Making Pictures Is How I Talk to the World, Dmitry Samarov
Making Pictures spans four decades of Samarov’s career, showcasing his diverse styles—sketches, inks, oils, and more—through a thematically organized collection. His art, like his writing, emphasizes perspective over adornment, vividly depicting Chicago’s bars, coffee shops, and indie clubs.
Magnetic Field(s), Ron Loewinsohn☆
A hypnotic, fugue-like triptych exploring crime and art as overlapping intimacies. Through a burglar, a composer, and a novelist, it frames imagining another life as a taboo act of trespass.
Body High, Jon Lindsey
A breezy drug novel that’s funny, gross, and abject but tries to do too much too quickly. The narrator, a medical-experiment subject, dreams of writing pro-wrestling scripts, but spirals even further into mania when his underage aunt enters his life and stirs some disturbing desires. Body High is at its best when at its grimiest.

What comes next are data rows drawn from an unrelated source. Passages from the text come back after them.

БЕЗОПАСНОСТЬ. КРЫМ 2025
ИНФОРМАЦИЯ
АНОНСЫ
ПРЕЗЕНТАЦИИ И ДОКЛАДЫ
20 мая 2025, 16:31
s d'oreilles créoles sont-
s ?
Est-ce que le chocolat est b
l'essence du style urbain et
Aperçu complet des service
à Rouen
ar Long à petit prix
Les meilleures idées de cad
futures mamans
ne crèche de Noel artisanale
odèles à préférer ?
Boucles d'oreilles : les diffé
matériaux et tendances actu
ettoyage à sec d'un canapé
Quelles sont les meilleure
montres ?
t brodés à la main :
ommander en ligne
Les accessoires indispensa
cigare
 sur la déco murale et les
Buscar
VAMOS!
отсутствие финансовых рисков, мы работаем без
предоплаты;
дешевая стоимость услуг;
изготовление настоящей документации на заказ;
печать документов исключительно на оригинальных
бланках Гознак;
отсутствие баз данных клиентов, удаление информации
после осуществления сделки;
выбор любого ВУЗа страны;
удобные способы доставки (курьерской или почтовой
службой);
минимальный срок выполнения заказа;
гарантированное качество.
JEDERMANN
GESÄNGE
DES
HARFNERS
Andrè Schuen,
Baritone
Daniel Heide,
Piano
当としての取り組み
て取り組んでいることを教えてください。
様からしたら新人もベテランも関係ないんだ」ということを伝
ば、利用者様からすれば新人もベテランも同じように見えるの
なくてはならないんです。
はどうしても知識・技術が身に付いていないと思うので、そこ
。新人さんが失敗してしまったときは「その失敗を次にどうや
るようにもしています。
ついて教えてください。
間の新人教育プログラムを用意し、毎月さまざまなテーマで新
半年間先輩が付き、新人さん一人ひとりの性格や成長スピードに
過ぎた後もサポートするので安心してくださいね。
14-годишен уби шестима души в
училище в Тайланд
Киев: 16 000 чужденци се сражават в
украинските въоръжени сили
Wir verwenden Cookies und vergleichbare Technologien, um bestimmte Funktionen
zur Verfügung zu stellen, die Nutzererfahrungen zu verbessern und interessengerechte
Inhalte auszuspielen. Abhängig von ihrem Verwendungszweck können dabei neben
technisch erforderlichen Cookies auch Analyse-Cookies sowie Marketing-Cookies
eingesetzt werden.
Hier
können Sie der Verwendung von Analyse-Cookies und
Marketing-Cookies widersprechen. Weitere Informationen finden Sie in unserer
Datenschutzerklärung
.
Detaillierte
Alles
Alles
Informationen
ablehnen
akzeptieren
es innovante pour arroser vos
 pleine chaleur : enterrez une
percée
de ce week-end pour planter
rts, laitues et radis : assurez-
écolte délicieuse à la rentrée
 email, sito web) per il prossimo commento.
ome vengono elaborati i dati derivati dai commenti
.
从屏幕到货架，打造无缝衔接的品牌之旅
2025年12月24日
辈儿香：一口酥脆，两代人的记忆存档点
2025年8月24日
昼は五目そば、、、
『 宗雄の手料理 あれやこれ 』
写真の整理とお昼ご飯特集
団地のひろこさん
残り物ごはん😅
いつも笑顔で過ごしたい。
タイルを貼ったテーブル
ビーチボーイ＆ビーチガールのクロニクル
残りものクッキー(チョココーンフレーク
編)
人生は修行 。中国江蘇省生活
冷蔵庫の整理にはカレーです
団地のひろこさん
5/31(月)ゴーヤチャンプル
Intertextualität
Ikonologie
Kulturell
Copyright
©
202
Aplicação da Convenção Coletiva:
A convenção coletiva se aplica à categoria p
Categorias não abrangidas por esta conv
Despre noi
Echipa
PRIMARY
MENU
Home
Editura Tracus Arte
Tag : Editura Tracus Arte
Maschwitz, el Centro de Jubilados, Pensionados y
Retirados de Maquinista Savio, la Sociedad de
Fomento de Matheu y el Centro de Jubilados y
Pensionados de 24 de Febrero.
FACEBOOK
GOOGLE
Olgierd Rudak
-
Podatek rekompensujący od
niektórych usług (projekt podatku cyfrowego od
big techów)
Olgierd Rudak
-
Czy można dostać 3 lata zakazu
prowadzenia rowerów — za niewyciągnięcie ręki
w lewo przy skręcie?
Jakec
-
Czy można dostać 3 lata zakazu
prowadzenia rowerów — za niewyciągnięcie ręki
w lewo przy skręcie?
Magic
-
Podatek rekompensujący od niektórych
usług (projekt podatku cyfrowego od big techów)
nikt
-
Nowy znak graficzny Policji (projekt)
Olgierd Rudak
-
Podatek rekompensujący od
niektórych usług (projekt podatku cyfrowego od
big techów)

Sunday, Olivier Schrauwen☆
An achievement for slackers the world over. Sunday is a true graphic novel, by which I mean a real novel. Maybe I’ll get to a proper review of it; maybe The Comics Journal will ask me to come back to write reviews again. Anyway. Great stuff, a real achievement to those of us willing to drink a few beers before noon and fail to open the door when neighbors ring the bell.
Tinker Tailor Soldier Spy, John le Carré☉☆
Perfect book.
Breaking and Entering, Joy Williams☆
Joy Williams’ fourth novel, 1988’s Breaking and Entering zigs when you expect it to zag. It ends up in a place no reader would expect, and I don’t mean that there’s some weird twist. It twists weirdly like life. The sentences are excellent, but so are the paragraphs. Breaking and Entering is very, very Florida, crammed with weirdos and tragedies, farcical, ironic, and thickly sauced in the laugh-cry flavor. I’m not sure exactly where it’s set, but I do know that I do know the general area, the barrier islands, skinny shining strips of weird between the Gulf and the Tampa Bay.
Hyperion, Dan Simmons
The Fall of Hyperion, Dan Simmons
I listened to Simmons’ mass-cult favorites as audiobooks—Hyperion was good; Fall was pretty terrible! But seriously, the first one is a nice postmodernist sci-fi take on Canterbury Tales.
Three Trapped Tigers, G. Cabrera Infante; trans. Donald Gardner and Suzanne Jill Levine with collaboration by Infante☆
Language! Language! Language! Bombastic, bullying, buzzing, braying, bristling— Infante’s dizzying mosaic of the fifties at night (and some hungover mornings) in Havana boxes you on your ear before kissing it, your ear, nipping the lobe even, showing off some neat tricks and other twisters of its fat vibrant tongue. A delight.
The Rest Is Silence, Augusto Monterroso; trans. Aaron Kerner
A quick clever slim novel that riffs on literary failure. A nugget from the so-called Latin Boom that surely (don’t call me Shirley!) influenced Roberto Bolaño.
The Obscene Bird of Night, José Donoso; trans. Hardie St. Martin, Leonard Mades, Megan McDowell☆
Heavy and gross, twisted and twisting, I loved Donoso’s The Obscene Bird of Night–reminded me of Goya’s Caprichos and William Faulkner and Anna Kavan soaked in Salò and Aleksei German’s adaptation of Hard to Be a God. About half way through I realized I needed to go back and put together some of the plot strands I’d missed; I think this novel is more coherent than its surreal and grotesque flourishes initially suggest.